Building an RL Training Arena for AI Code Agents on GCP
How do you teach an AI to get better at coding? Not with more training data — with structured feedback. Give it a task, let it try, measure the result, and let it learn. I built the environment that makes this possible.
The Gym-Style API
We modeled after OpenAI Gym because RL researchers already know this interface. Three endpoints capture the full RL loop: create episode, execute step, compute reward. The API abstracts away the complexity of code execution, sandboxing, and state management. Here's what it looks like:
POST /episodes
{
"task_id": "fix-bug-in-sort-function",
"agent_id": "claude-sonnet-4"
}
POST /episodes/{episode_id}/steps
{
"action": "edit_file",
"file": "src/sort.py",
"code": "def sort(arr): ..."
}
GET /episodes/{episode_id}/reward
{
"reward": 0.75,
"tests_passed": 3,
"total_tests": 4
}
This interface lets researchers focus on agent behavior, not infrastructure. They don't need to know about Cloud Build, Redis, or Firestore—they just need to understand episodes, steps, and rewards.
Sandboxing Untrusted Code
Agents execute arbitrary code. You need isolation. Cloud Build provides containers with no network, hard timeouts, resource limits, and read-only filesystems. The trade-off: roughly 10 seconds of startup latency per execution. Worth it for guaranteed isolation. Each agent execution happens in an isolated Cloud Build step. No cross-contamination between evaluations, no way for one agent's code to affect another's environment.
State Management Tiers
We use three storage tiers, each chosen for its access pattern. Redis holds ephemeral episode state—fast read/write, perfect for the active episode that needs sub-second updates. Episodes are short-lived, but they need to be fast. Firestore stores persistent trajectories—training data that needs to persist long-term and be queryable. Researchers need to analyze agent behavior over time, compare trajectories, and extract patterns. Cloud SQL holds task configuration—relational data that needs JOINs and complex queries. Task definitions, verifiers, baseline results—all structured data that belongs in a relational database.
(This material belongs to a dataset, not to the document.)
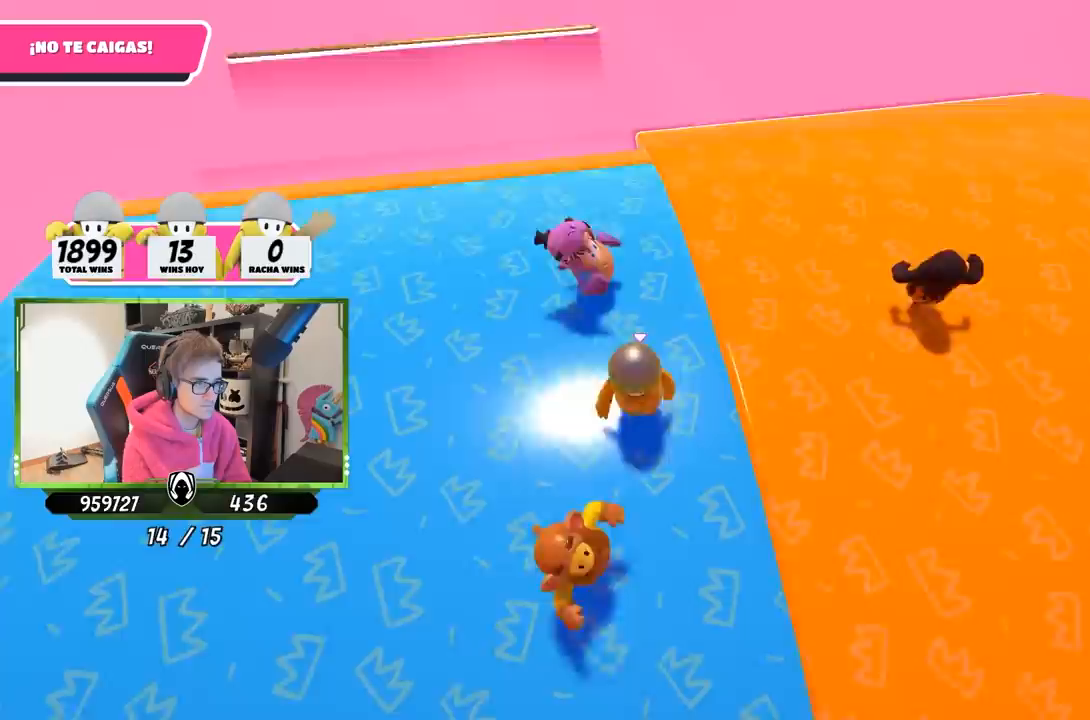
{"buttons": [], "left_stick": "up-right", "right_stick": "down-right", "events": [[83, "left_stick", "up-right"], [100, "right_stick", "down-right"], [167, "left_stick", "center"], [233, "left_stick", "left"], [333, "left_stick", "center"], [400, "left_stick", "up-right"]]}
Don't just list them—understand WHY each tier exists. Redis isn't just "fast"—it's for data that doesn't need to survive a restart. Firestore isn't just "persistent"—it's for data that needs real-time listeners and flexible schemas. Cloud SQL isn't just "relational"—it's for data that needs ACID guarantees and complex queries.
The Preprocessor Pipeline
Think of it as the task chef. Raw ingredients go in—a GitHub repository, a task description, maybe some baseline tests. A fully prepared training environment comes out. The 15-step preprocessing workflow analyzes repositories, generates verifiers, establishes baselines, creates test harnesses, and configures reward functions. Dynamic verifier and reward configuration generation means each task gets a custom evaluation setup. Repository analysis extracts dependencies, identifies test patterns, and builds execution contexts. Baseline test execution establishes ground truth—what should pass before the agent even starts.
Reward Shaping
Here's the reward formula:
reward = (tests_passed / total_tests) * base_reward
+ style_bonus
- time_penalty
- error_penalty
Getting the reward shaping right took three iterations. Too sparse—agents don't learn because they rarely get positive feedback. Too dense—agents game the metric, optimizing for the reward function instead of solving the task. Just right—balances test passage, style, time, and errors in a way that encourages genuine problem-solving.
Architecture Choice: Hexagonal
Domain logic is decoupled from GCP infrastructure. Switching Cloud Build for local Docker? Change the adapter, not the domain. This isn't academic—it made testing actually possible. We can run the entire RL loop locally without spinning up Cloud Build containers. The domain doesn't know about GCP. It knows about code execution, state management, and reward computation. The infrastructure adapters handle the details.